Prologue

It was always the same way for me.

My parents would have a "creative motivation," or so they called it, and they would just decide to move somewhere. Right when we were all unpacked and I was finally adjusted to my new school, we'd have to repack up the whole house, and I'd have to leave again.

My parents are artists, you see, and painting landscapes is their thing. We'll move from Colorado to South Carolina to New Mexico all in one year. I mean, I used to think it was fun when I was a kid, exploring new places and stuff. I had my imaginary friends, my toys, and my parents to keep me company. As I got older, though, it got lonely, so I started to make friends, but it would never work out. We'd just move right away. So, I stopped trying. Now, I'm 13 years old and I haven't had a best friend since I was 9, let alone a boyfriend.
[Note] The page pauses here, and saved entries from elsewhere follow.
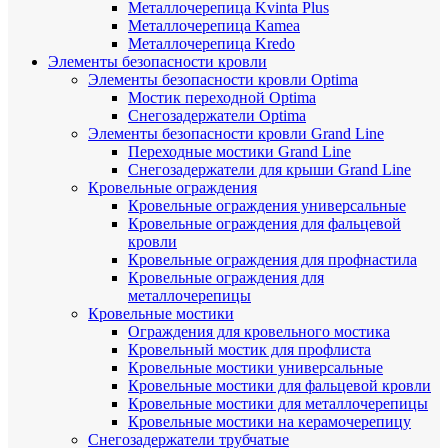
Металлочерепица Kvinta Plus
Металлочерепица Kamea
Металлочерепица Kredo
Элементы безопасности кровли
Элементы безопасности кровли Optima
Мостик переходной Optima
Снегозадержатели Optima
Элементы безопасности кровли Grand Line
Переходные мостики Grand Line
Снегозадержатели для крыши Grand Line
Кровельные ограждения
Кровельные ограждения универсальные
Кровельные ограждения для фальцевой
кровли
Кровельные ограждения для профнастила
Кровельные ограждения для
металлочерепицы
Кровельные мостики
Ограждения для кровельного мостика
Кровельный мостик для профлиста
Кровельные мостики универсальные
Кровельные мостики для фальцевой кровли
Кровельные мостики для металлочерепицы
Кровельные мостики на керамочерепицу
Снегозадержатели трубчатые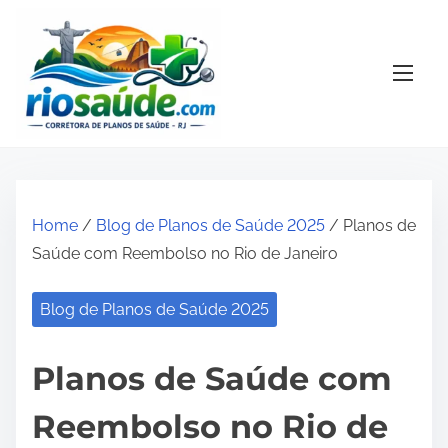
S
k
i
p
t
o
c
o
Home
/
Blog de Planos de Saúde 2025
/ Planos de
n
Saúde com Reembolso no Rio de Janeiro
t
e
Blog de Planos de Saúde 2025
n
t
Planos de Saúde com
Reembolso no Rio de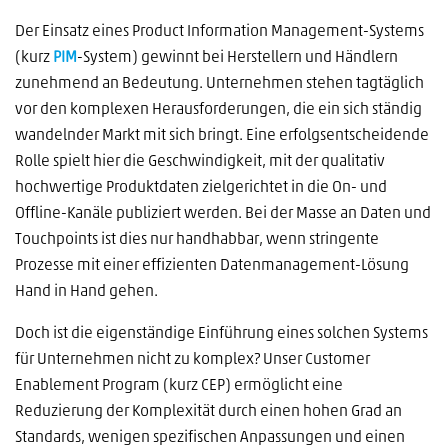
Der Einsatz eines Product Information Management-Systems
(kurz
PIM
-System) gewinnt bei Herstellern und Händlern
zunehmend an Bedeutung. Unternehmen stehen tagtäglich
vor den komplexen Herausforderungen, die ein sich ständig
wandelnder Markt mit sich bringt. Eine erfolgsentscheidende
Rolle spielt hier die Geschwindigkeit, mit der qualitativ
hochwertige Produktdaten zielgerichtet in die On- und
Offline-Kanäle publiziert werden. Bei der Masse an Daten und
Touchpoints ist dies nur handhabbar, wenn stringente
Prozesse mit einer effizienten Datenmanagement-Lösung
Hand in Hand gehen.
Doch ist die eigenständige Einführung eines solchen Systems
für Unternehmen nicht zu komplex? Unser Customer
Enablement Program (kurz CEP) ermöglicht eine
Reduzierung der Komplexität durch einen hohen Grad an
Standards, wenigen spezifischen Anpassungen und einen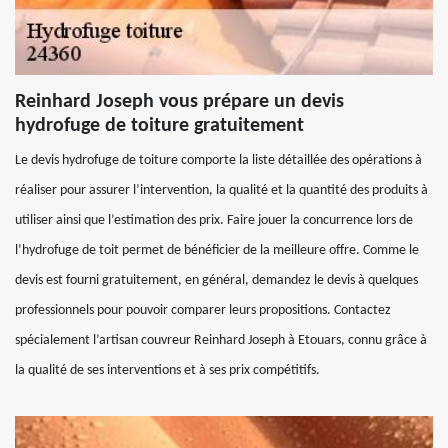
Reinhard Joseph vous prépare un devis
hydrofuge de toiture gratuitement
Le devis hydrofuge de toiture comporte la liste détaillée des opérations à
réaliser pour assurer l’intervention, la qualité et la quantité des produits à
utiliser ainsi que l’estimation des prix. Faire jouer la concurrence lors de
l’hydrofuge de toit permet de bénéficier de la meilleure offre. Comme le
devis est fourni gratuitement, en général, demandez le devis à quelques
professionnels pour pouvoir comparer leurs propositions. Contactez
spécialement l’artisan couvreur Reinhard Joseph à Etouars, connu grâce à
la qualité de ses interventions et à ses prix compétitifs.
I guess some would say I'm a loner, others would call me a friendless loser, but the rest just call me Marabella. Yep, that's my name, don't wear it out. Anyway, it's much easier not making any friends. That way, when we move, I won't really be leaving anything or anyone behind. My parents are the same way, we have each other and that's all we need, I think. Goodbyes were never my favorite thing, so I think avoiding them altogether is a pretty good idea, don't you?

So that's my story. Now, we're packing our things again, leaving our sweet little (yes, I mean LITTLE) Chicago apartment, and moving somewhere northeast. I think they said Vermont, but it may have been Virginia, like I really care anyway. I've actually lived in 17 states, so they're all the same to me. I guess I'll be able to add another one to my list in a couple days, but it's not like anyone else will ever see or care about it anyway. Look at me, little miss sunshine, yippee.